Task brief: Among the lines of the records below, copy those that hold the word "round".
__________
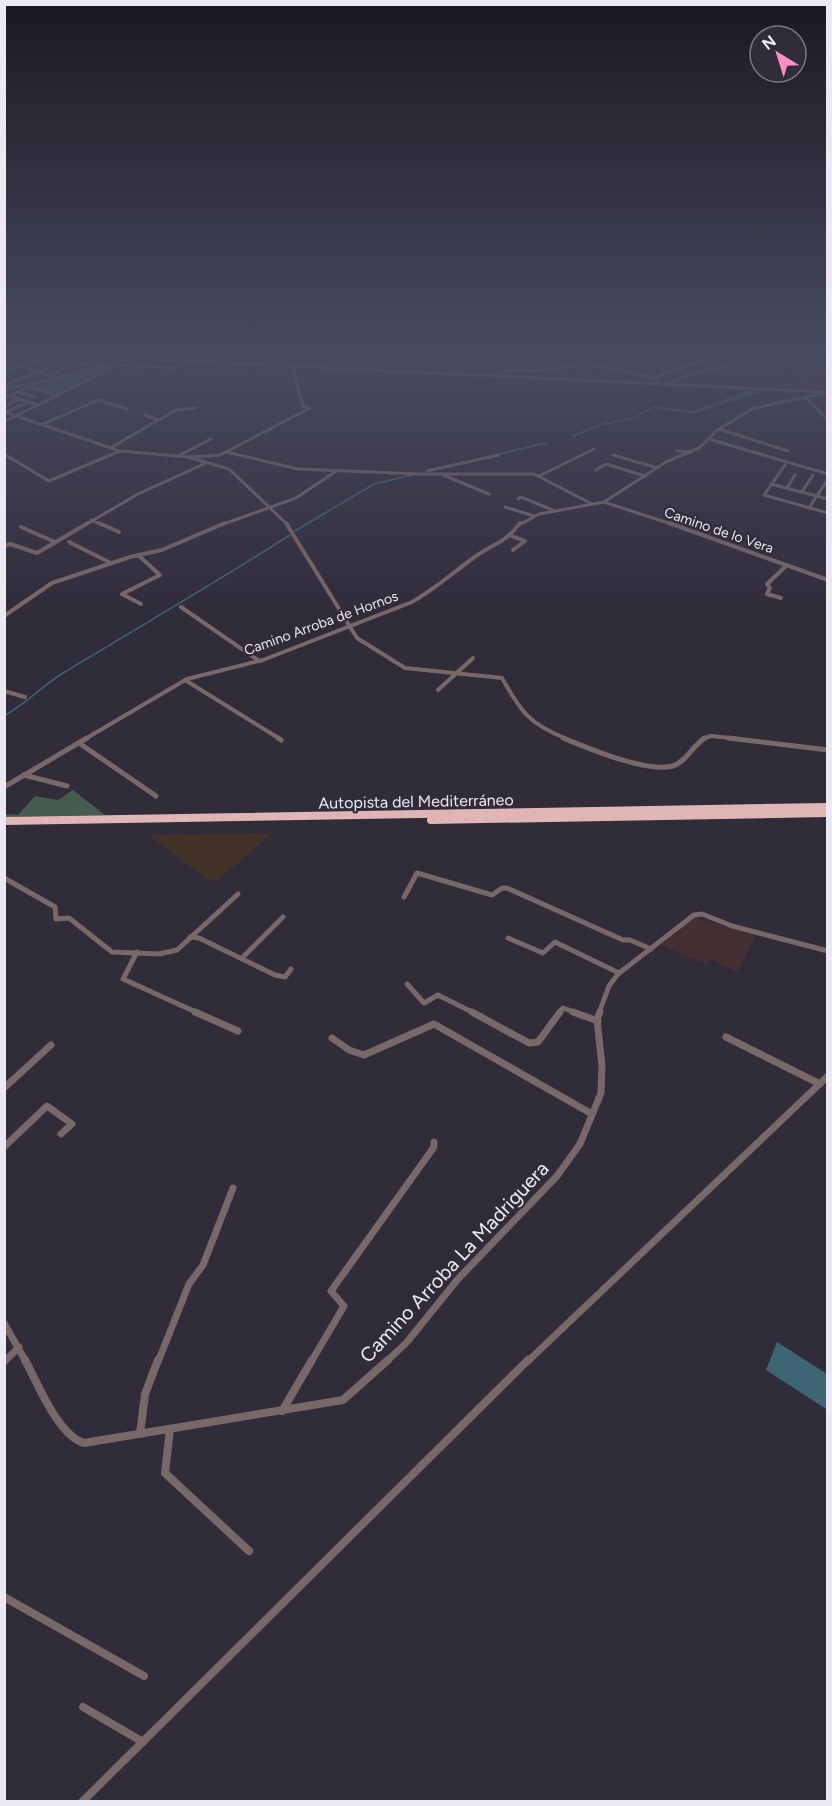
<svg xmlns="http://www.w3.org/2000/svg" width="832" height="1806" font-family="Figtree,sans-serif">
	<rect width="100%" height="100%" fill="#312c3a"/>
	<g fill="#433227">
		<polygon points="821,375 827,390 771,388 797,383"/>
		<polygon points="272,833 221,878 211,882 148,835"/>
	</g>
	<g fill="#443032">
		<polygon points="748,359 786,365 786,382 765,386 671,383 688,375 728,367"/>
		<polygon points="789,359 814,361 812,366 827,371 808,379 791,376"/>
		<polygon points="377,371 399,372 398,384 422,383 420,387 379,388"/>
		<polygon points="447,383 484,384 470,396 458,398 458,394 435,393 437,388 445,388"/>
		<polygon points="694,917 755,936 737,972 710,959 707,965 662,945"/>
	</g>
	<g fill="#445d4f">
		<polygon points="111,366 113,366 56,395 31,386"/>
		<polygon points="753,389 768,390 692,413 654,405 691,411"/>
		<polygon points="73,790 105,815 5,817 4,814 18,815 35,796 58,800"/>
	</g>
	<polygon fill="#3e6573" points="777,1342 827,1374 826,1409 766,1370"/>
	<g fill="none" stroke-linecap="round" stroke-linejoin="round">
		<g stroke="#3e6573" stroke-width="1.5">
			<polyline points="771,388 809,379"/>
			<polyline points="572,436 600,425 634,418 654,407 693,413 761,390"/>
			<polyline points="500,454 546,443"/>
			<polyline points="295,531 374,484 413,475"/>
			<path d="M4 716C27 703 42 686 63 673 139 627 215 583 290 535"/>
		</g>
		<g stroke="#796868" stroke-width="3">
			<polyline points="86,356 825,392"/>
			<polyline points="798,356 828,360"/>
			<polyline points="4,359 12,356"/>
			<polyline points="4,361 53,377"/>
			<polyline points="207,362 215,356"/>
			<polyline points="120,365 174,368 183,361"/>
			<polyline points="273,365 280,356"/>
			<polyline points="320,366 349,356"/>
			<polyline points="622,368 644,356"/>
			<polyline points="4,373 32,361 111,365"/>
			<polyline points="453,374 464,362"/>
			<polyline points="823,374 828,373"/>
			<polyline points="50,376 88,356"/>
			<polyline points="494,376 508,370 537,371 584,365 618,369 652,378"/>
			<polyline points="651,379 713,356"/>
			<polyline points="31,384 105,366"/>
			<path d="M667 384C693 370 723 371 749 356"/>
			<polyline points="4,386 58,363"/>
			<polyline points="28,386 56,396"/>
			<polyline points="4,389 24,385"/>
			<polyline points="19,392 34,397"/>
			<polyline points="4,394 37,405"/>
			<polyline points="806,398 828,420"/>
			<polyline points="4,399 28,387"/>
			<polyline points="4,407 19,399"/>
			<polyline points="4,412 120,451 188,457 229,469 288,525"/>
			<polyline points="6,412 28,402"/>
			<polyline points="145,415 158,420"/>
			<polyline points="4,422 116,366"/>
			<polyline points="41,425 98,400 127,409"/>
			<polyline points="719,429 788,451"/>
			<polyline points="709,439 828,474"/>
			<polyline points="110,448 176,410 196,408"/>
			<polyline points="677,451 691,452"/>
			<polyline points="226,452 298,469 420,474 534,474 592,504"/>
			<polyline points="4,454 49,481 120,451"/>
			<polyline points="180,455 211,439"/>
			<polyline points="613,455 658,468"/>
			<polyline points="190,457 220,455 310,408 303,406 292,366"/>
			<polyline points="785,465 764,495 828,513"/>
			<polyline points="596,470 606,464 645,476"/>
			<polyline points="427,471 499,455"/>
			<polyline points="443,475 489,494"/>
			<polyline points="539,476 594,449"/>
			<polyline points="771,484 828,499"/>
			<polyline points="787,488 795,475"/>
			<polyline points="802,492 813,475"/>
			<polyline points="518,499 521,497 555,511"/>
			<polyline points="604,502 674,525"/>
			<polyline points="505,507 534,516"/>
			<polyline points="809,508 828,479"/>
			<polyline points="91,520 102,525"/>
			<polyline points="85,525 138,494 206,463"/>
			<polyline points="221,525 296,498 338,470"/>
			<polyline points="519,525 539,514 604,502 666,462 699,448 716,431 752,409 828,392"/>
		</g>
		<g stroke="#796868" stroke-width="4">
			<polyline points="99,523 119,532"/>
			<path d="M286 523 357 638 405 668 502 678C521 712 529 724 567 739"/>
			<polyline points="669,523 828,580"/>
			<polyline points="21,527 55,542"/>
			<polyline points="512,536 525,541 513,550"/>
			<polyline points="69,542 111,563"/>
			<polyline points="4,546 10,544 37,553 88,523"/>
			<polyline points="138,555 160,575 122,594 141,604"/>
			<polyline points="781,598 767,594 770,588 767,584 787,565"/>
			<polyline points="181,607 259,661"/>
			<polyline points="4,616 52,583 130,557 162,550 225,523"/>
			<polyline points="185,680 280,739"/>
			<polyline points="438,690 473,658"/>
			<polyline points="4,691 25,697"/>
			<path d="M85 739 187 679 263 660 412 602C435 589 455 571 476 556 495 543 505 543 520 523"/>
			<polyline points="702,739 711,736 740,739"/>
		</g>
		<g stroke="#796868" stroke-width="5">
			<polyline points="278,738 281,740"/>
			<path d="M563 738C588 748 646 773 673 766 686 762 693 745 705 738"/>
			<polyline points="728,738 828,750"/>
			<polyline points="79,743 156,796"/>
			<polyline points="24,775 67,786"/>
			<polyline points="4,787 87,738"/>
			<polyline points="4,878 55,907 56,919 69,918 112,952 159,954 177,950 238,894"/>
			<polyline points="404,897 417,873 492,895 502,888 507,888 623,940 630,940 651,949"/>
			<polyline points="190,937 199,938 275,975 285,977 291,969"/>
			<polyline points="508,938 543,953 555,942 619,973"/>
			<polyline points="137,952 123,979 198,1013"/>
			<polyline points="242,958 283,917"/>
			<polyline points="407,984 424,1003 438,995 474,1013"/>
			<polyline points="559,1013 563,1008 577,1013"/>
			<polyline points="599,1013 609,986 618,974 694,915 702,914 732,926 828,951"/>
		</g>
		<g stroke="#796868" stroke-width="7">
			<polyline points="195,1012 238,1031"/>
			<polyline points="472,1012 529,1043 538,1042 560,1012"/>
			<polyline points="573,1012 598,1021"/>
			<polyline points="726,1037 820,1084"/>
			<polyline points="332,1038 349,1050 364,1055 434,1024 592,1114"/>
			<polyline points="4,1088 51,1045"/>
			<polyline points="4,1147 47,1106 72,1124 61,1134"/>
			<polyline points="4,1323 26,1362"/>
			<polyline points="4,1362 19,1347"/>
			<polyline points="158,1362 189,1284 203,1265 233,1188"/>
			<polyline points="311,1362 344,1306 331,1291 434,1147 434,1142"/>
			<polyline points="386,1362 407,1342 458,1279 557,1176 580,1144 601,1093 602,1066 597,1019 600,1012"/>
			<polyline points="527,1362 828,1076"/>
		</g>
		<g stroke="#796868" stroke-width="8">
			<path d="M25 1360C38 1384 58 1435 84 1443L343 1400 388 1360"/>
			<polyline points="282,1411 312,1360"/>
			<polyline points="170,1429 165,1473 249,1551"/>
			<polyline points="140,1434 145,1394 158,1360"/>
			<polyline points="4,1597 144,1676"/>
			<polyline points="83,1707 143,1742"/>
			<polyline points="82,1802 528,1360"/>
		</g>
		<g stroke="#dfb5b6" stroke-width="8">
			<polyline points="431,820 828,813"/>
			<polyline points="4,821 828,807"/>
		</g>
	</g>
	<linearGradient id="sky" x2="0" y2="1"><stop stop-color="#1b1820"/><stop offset="0.58" stop-color="#484b60"/><stop offset="1" stop-color="#484b60" stop-opacity="0"/></linearGradient>
	<rect width="832" height="609" fill="url(#sky)"/>
	<g text-anchor="middle" stroke-width="4.5" stroke-linejoin="round" paint-order="stroke">
		<g font-size="14" fill="#ece9f3" stroke="#312c3a">
			<text transform="translate(719 530) rotate(19)" y="5">Camino de lo Vera</text>
			<text transform="translate(321 623) rotate(-20)" y="5">Camino Arroba de Hornos</text>
		</g>
		<g font-size="16" fill="#ece9f3" stroke="#312c3a">
			<text transform="translate(416 801) rotate(-1)" y="6">Autopista del Mediterráneo</text>
		</g>
		<g font-size="20" fill="#ece9f3" stroke="#312c3a">
			<text transform="translate(454 1262) rotate(-47)" y="7">Camino Arroba La Madriguera</text>
		</g>
	</g>
	<rect width="832" height="1806" fill="none" stroke="#ece9f3" stroke-width="12"/>
	<g transform="translate(778 54) rotate(322)"><circle r="28" fill="#312c3a" stroke="#7c7884" stroke-width="1.5"/>
	<path d="M0-4.5L10 22L0 15L-10 22Z" fill="#fc8fc2"/>
	<text y="-9" font-size="16" font-weight="bold" text-anchor="middle" fill="#ece9f3">N</text>
	</g>
</svg>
__________
Result for this task:
	<g fill="none" stroke-linecap="round" stroke-linejoin="round">
	<g text-anchor="middle" stroke-width="4.5" stroke-linejoin="round" paint-order="stroke">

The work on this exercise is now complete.